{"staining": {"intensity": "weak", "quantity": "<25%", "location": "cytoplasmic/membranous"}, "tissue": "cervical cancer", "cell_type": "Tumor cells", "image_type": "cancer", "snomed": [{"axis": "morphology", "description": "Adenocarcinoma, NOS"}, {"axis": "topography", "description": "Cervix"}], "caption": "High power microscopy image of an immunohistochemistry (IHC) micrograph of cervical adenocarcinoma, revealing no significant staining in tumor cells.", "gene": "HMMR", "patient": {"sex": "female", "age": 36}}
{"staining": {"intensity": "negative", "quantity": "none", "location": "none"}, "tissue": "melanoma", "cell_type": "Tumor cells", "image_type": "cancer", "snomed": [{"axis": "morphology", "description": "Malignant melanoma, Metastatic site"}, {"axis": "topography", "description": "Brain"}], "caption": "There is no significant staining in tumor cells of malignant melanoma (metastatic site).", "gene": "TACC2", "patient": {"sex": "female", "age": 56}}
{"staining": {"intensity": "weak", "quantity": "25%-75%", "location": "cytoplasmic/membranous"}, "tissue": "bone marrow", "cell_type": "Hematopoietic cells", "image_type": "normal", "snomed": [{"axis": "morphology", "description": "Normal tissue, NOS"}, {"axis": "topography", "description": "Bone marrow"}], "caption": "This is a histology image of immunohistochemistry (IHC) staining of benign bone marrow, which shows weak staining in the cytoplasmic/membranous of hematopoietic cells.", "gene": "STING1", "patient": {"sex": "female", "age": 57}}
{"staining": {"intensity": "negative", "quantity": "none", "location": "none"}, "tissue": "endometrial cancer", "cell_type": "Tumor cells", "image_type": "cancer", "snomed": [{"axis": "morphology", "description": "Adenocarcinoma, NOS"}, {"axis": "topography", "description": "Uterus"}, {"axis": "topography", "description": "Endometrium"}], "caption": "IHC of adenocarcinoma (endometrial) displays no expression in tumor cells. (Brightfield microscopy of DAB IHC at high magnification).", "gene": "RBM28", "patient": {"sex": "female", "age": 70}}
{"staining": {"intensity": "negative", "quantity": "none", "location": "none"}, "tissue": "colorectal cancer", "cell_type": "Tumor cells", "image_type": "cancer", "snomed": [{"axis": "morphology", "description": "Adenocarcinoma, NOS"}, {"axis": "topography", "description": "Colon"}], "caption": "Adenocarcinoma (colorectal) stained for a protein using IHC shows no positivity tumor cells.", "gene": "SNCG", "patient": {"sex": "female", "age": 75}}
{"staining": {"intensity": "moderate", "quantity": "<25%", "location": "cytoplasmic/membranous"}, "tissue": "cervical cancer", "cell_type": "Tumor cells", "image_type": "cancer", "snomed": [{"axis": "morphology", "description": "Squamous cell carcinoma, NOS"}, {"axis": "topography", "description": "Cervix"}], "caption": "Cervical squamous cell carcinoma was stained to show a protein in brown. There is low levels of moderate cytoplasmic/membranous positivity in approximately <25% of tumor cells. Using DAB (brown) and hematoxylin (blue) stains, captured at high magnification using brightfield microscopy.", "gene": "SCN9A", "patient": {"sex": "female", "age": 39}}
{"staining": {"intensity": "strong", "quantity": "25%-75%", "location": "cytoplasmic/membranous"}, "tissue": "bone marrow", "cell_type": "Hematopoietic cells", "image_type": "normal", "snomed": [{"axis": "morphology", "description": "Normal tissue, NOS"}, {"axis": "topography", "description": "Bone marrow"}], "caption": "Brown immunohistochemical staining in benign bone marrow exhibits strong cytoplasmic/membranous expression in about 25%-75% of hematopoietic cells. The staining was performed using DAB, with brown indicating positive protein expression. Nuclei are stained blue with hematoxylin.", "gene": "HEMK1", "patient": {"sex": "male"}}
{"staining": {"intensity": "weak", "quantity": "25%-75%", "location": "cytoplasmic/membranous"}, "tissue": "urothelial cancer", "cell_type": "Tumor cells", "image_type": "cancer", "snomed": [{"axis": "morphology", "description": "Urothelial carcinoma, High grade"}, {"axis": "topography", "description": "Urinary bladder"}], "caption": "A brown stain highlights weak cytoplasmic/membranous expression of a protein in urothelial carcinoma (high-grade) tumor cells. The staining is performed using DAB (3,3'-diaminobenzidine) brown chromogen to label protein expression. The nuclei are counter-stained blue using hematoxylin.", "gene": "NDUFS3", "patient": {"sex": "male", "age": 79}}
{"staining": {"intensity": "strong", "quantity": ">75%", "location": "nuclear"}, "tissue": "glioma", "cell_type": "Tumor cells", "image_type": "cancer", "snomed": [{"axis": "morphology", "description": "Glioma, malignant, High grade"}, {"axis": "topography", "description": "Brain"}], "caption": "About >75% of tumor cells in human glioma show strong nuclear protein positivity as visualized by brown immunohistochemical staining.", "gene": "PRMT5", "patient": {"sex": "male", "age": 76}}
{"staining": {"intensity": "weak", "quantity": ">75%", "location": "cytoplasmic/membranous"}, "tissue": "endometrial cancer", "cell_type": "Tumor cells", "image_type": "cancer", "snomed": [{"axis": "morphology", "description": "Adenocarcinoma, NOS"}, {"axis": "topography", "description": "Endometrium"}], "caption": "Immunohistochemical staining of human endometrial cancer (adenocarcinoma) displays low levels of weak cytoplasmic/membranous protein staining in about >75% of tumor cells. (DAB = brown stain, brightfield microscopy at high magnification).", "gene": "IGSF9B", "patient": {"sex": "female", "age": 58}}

___

§ **Your task**
Start at the first line of the entries and stop at the line that contains "is no significant". Repeat every line in that span exactly, and nothing beyond it.

§ **Solution**
{"staining": {"intensity": "weak", "quantity": "<25%", "location": "cytoplasmic/membranous"}, "tissue": "cervical cancer", "cell_type": "Tumor cells", "image_type": "cancer", "snomed": [{"axis": "morphology", "description": "Adenocarcinoma, NOS"}, {"axis": "topography", "description": "Cervix"}], "caption": "High power microscopy image of an immunohistochemistry (IHC) micrograph of cervical adenocarcinoma, revealing no significant staining in tumor cells.", "gene": "HMMR", "patient": {"sex": "female", "age": 36}}
{"staining": {"intensity": "negative", "quantity": "none", "location": "none"}, "tissue": "melanoma", "cell_type": "Tumor cells", "image_type": "cancer", "snomed": [{"axis": "morphology", "description": "Malignant melanoma, Metastatic site"}, {"axis": "topography", "description": "Brain"}], "caption": "There is no significant staining in tumor cells of malignant melanoma (metastatic site).", "gene": "TACC2", "patient": {"sex": "female", "age": 56}}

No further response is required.